The District Court found, "that the Defendants did interfere with "the Plaintiff's share in the water," and "that the water from Kremastara spring was first allowed to fall into the tank before it was used by the owners," and, holding (Mr. Karemphylaki, O.J., dissenting), that the Plaintiff had no right to open a new channel on the principles laid down in Art. 1269 of the Mejelle, refused to grant an injunction.

Pascal (Artemis with him) for the Appellant contended that Art. 1269 of the Mejelle only applied to a public river and not to a spring or water channel.

He further contended that the kochan which the Defendants produced for the water was in the name of their Mother and that they had no interest in the water.

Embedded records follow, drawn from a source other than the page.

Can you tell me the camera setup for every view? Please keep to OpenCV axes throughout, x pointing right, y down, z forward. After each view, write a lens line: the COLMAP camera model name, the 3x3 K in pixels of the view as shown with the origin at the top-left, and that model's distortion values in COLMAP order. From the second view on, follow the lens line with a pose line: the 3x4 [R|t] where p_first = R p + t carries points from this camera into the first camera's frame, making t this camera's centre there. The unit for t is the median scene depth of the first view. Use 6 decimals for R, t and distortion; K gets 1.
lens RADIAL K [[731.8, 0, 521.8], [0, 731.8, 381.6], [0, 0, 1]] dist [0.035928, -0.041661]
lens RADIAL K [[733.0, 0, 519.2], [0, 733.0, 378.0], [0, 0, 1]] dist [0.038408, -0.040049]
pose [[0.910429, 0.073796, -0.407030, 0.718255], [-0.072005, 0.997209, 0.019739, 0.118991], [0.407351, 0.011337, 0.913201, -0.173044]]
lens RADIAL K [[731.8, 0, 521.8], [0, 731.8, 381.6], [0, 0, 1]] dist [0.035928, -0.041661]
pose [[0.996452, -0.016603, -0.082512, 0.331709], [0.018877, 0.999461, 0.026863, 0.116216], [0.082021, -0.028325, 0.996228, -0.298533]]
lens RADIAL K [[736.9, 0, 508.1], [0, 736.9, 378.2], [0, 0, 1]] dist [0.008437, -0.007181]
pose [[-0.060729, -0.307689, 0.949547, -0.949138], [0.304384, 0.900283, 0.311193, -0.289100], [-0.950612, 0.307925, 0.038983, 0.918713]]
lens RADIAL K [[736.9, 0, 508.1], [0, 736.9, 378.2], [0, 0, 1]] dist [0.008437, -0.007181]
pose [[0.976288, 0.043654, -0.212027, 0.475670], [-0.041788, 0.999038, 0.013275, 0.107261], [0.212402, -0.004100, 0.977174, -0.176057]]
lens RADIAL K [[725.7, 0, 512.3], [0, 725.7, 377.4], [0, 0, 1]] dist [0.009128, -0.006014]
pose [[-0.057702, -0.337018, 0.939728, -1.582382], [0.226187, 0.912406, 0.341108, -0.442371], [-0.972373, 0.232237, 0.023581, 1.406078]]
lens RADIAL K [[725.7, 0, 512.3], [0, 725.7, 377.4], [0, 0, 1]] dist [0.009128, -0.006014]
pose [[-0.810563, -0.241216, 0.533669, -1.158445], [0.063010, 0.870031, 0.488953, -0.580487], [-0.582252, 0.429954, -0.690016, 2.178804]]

Gooding for the Respondent.

Judgment: THE CHIEF JUSTICE: In my opinion it is proved that the different Persons who are entitled to use the water of this spring to irrigating their lands are entitled to have it flow from the spring to the tank by the old channel. The water of a public river running in its natural bed is not the private property of any one; and any owner of land along the banks of the river may ordinarily open a channel from it for the purpose of irrigating his land, provided he does not thereby injure other persons. But with water running in an artificial channel it is different: it has become private property: and no one of the joint owners can deal with it otherwise than in accordance with the agreement of all the owners, or in accordance with custom, from which an agreement is inferred. That is the rule laid down in Art. 1269 of the Mejelle with regard to a " river" or " watercourse" which is held in common by several persons; and I think that whether or not the word " river" is an adequate translation of the Turkish word there, the rule must apply to an artificial water channel such as this.

The kochans, which speak only of water "of the spring" or "from the spring," are not conclusive; for the evidence shows that what the persons named in time kochans are entitled to is not so many hours water taken direct from the Spring, but so many hours of the water which comes front the spring amid flows down the old channel into the tank.

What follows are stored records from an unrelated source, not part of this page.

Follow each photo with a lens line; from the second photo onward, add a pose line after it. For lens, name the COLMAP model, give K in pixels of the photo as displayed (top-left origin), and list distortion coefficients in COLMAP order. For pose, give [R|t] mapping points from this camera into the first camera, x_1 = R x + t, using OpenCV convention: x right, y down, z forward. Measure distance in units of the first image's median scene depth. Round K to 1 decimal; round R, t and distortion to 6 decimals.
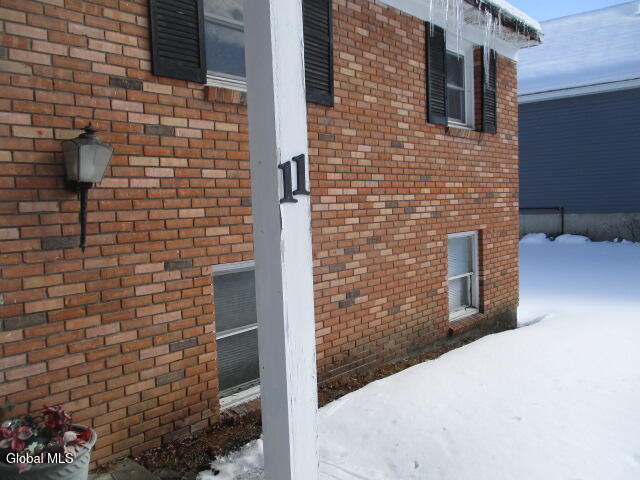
lens RADIAL K [[537.8, 0, 317.1], [0, 537.8, 237.6], [0, 0, 1]] dist [-0.018992, 0.002266]
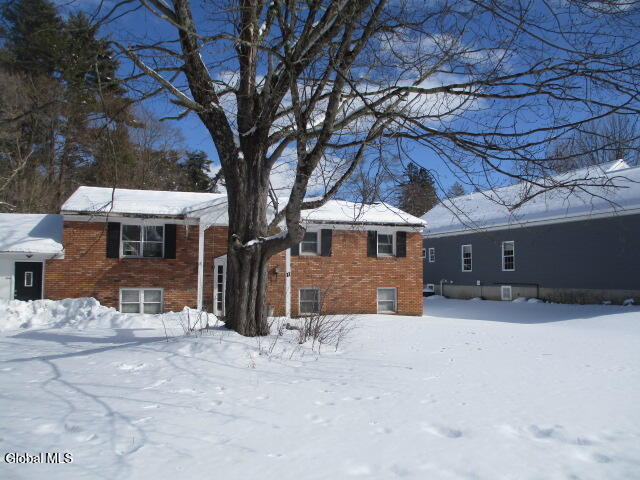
lens RADIAL K [[537.8, 0, 318.5], [0, 537.8, 239.6], [0, 0, 1]] dist [-0.018992, 0.002266]
pose [[0.870716, 0.005185, -0.491759, 1.660047], [-0.064714, 0.992457, -0.104119, 0.077790], [0.487510, 0.122482, 0.864484, -2.308517]]
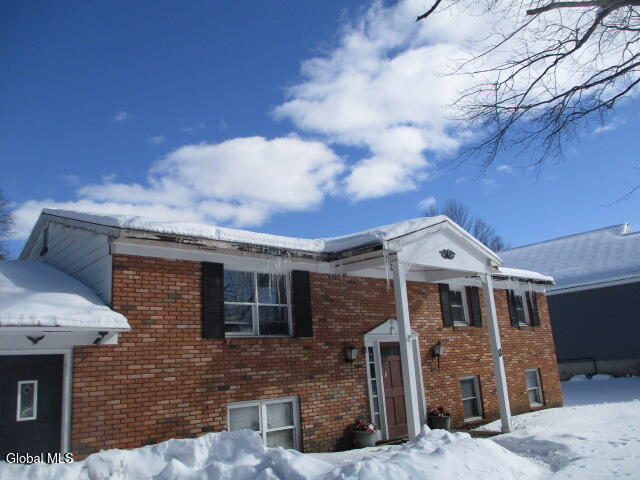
lens RADIAL K [[537.8, 0, 326.5], [0, 537.8, 241.4], [0, 0, 1]] dist [-0.018992, 0.002266]
pose [[0.995087, -0.059685, -0.078995, -0.440891], [0.034233, 0.956068, -0.291141, 0.117767], [0.092901, 0.287006, 0.953413, -1.623388]]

I must mention one point which was referred to but not greatly insisted on by the Appellant, viz.: that the Defendants have no interest at all in this water; that the rights on which they found their defence belong to their mother (who is not a party to the action), and not to them. There was no reference to this in the judgment of the District Court. The evidence for the defence shows that the land and the water rights in respect of which the defence is set up are registered in the name of the Defendants' mother, but that the Defendants are in possession of them with their mother's consent, and therefore whatever rights their mother has with regard to this water the Defendants are entitled to rely on as against the Plaintiff in this action. [22]

TYSER J.: I find no reason to differ from the Court below on any finding of fact.

The finding on the 4th issue is that from time immemorial the water has been allowed to flow into the tank and has then been distributed.

The Plaintiff now claims to take the water before it reaches the tank and to use it for irrigating land which cannot be irrigated from the tank. But in disputes about irrigating land consideration is paid only to ab antiquo user (Land Code, Sec. 124).

Therefore the Plaintiffs cannot use the water in the way they claim and which is not in accordance with ab antiquo user.

Moreover these lands cannot have a right of irrigation from the stream because while following the immemorial user, i.e., when the water flows into the tank, they could not be irrigated.

Therefore by Sec. 1269 of the Mejelle the Plaintiff was not entitled to send his turn into these lands.

The contention of the Plaintiff that Sec. 1269 only applies to rivers and does not apply to such a stream as this is clearly without foundation when the Turkish text is looked at.

Therefore as joint owners the Defendants are entitled to prevent the Plaintiff from so using the water and no injunction should be granted.

The Court therefore was right in refusing the injunction which was the part of the judgment complained of and the appeal must be dismissed with costs.